··· MATERIAL SHOWN
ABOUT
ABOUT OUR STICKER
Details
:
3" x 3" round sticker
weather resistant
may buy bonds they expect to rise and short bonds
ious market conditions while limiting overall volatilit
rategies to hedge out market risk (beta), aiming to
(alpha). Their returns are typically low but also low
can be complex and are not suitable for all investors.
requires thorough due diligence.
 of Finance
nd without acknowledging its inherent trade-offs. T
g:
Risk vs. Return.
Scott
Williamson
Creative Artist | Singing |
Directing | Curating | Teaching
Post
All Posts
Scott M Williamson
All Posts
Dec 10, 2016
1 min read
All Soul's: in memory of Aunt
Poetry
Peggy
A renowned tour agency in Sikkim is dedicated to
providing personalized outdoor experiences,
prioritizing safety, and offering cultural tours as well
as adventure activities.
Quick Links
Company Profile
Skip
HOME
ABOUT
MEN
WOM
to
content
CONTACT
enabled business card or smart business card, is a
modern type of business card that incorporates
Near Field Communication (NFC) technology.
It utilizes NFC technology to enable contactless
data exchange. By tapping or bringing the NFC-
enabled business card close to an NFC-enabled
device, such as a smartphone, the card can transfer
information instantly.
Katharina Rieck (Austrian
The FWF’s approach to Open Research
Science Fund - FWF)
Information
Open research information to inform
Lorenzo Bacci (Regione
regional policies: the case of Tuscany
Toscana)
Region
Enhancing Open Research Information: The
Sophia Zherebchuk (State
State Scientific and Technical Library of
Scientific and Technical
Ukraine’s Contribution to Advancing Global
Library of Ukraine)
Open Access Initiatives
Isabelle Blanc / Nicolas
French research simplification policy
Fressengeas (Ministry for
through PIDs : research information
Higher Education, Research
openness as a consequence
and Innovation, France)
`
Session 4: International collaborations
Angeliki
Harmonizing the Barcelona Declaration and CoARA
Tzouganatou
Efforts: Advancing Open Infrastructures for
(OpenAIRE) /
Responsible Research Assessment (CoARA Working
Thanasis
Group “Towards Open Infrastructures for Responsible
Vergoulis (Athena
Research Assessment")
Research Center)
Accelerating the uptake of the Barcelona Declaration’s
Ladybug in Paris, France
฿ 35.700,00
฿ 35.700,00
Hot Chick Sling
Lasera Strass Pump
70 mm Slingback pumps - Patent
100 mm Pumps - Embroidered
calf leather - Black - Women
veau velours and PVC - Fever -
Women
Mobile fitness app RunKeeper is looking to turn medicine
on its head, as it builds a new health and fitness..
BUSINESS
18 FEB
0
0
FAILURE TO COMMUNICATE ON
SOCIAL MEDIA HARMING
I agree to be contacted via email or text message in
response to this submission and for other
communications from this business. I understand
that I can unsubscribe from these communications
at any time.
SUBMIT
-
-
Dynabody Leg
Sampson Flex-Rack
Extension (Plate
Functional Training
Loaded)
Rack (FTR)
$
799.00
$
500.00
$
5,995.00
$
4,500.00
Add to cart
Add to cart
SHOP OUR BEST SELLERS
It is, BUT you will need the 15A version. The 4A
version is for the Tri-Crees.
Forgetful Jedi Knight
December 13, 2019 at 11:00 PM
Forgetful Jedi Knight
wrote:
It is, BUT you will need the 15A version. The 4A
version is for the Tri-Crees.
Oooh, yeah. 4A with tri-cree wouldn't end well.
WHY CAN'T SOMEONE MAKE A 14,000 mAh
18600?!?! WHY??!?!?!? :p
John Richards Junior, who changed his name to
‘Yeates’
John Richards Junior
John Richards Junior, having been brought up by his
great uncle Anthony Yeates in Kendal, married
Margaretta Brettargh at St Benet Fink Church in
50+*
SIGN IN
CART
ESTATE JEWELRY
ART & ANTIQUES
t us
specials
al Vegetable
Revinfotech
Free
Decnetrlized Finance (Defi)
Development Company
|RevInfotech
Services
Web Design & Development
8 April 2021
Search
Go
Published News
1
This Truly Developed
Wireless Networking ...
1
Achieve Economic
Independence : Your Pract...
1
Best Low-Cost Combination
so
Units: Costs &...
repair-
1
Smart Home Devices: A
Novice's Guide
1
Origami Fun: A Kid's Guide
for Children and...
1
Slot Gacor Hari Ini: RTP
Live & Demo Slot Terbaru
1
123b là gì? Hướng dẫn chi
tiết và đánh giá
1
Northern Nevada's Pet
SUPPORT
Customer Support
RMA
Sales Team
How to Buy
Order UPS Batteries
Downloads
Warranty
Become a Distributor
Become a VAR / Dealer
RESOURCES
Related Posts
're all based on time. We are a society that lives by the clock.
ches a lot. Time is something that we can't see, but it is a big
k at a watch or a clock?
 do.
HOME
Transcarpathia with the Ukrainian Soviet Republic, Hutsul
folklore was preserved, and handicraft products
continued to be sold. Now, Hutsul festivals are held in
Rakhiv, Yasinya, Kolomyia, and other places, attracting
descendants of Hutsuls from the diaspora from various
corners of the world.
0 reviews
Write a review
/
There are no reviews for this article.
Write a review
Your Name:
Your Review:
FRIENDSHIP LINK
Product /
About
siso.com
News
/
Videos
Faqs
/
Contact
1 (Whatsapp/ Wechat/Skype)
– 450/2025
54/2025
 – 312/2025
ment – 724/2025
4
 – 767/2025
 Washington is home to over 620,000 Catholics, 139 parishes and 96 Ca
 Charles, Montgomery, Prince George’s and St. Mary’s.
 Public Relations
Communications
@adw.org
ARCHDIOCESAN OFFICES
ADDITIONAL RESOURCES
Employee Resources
······
[YOUR GOAL]
Report every line of the records that contains the word "enabled".

[WRITTEN RESPONSE]
enabled business card or smart business card, is a
enabled business card close to an NFC-enabled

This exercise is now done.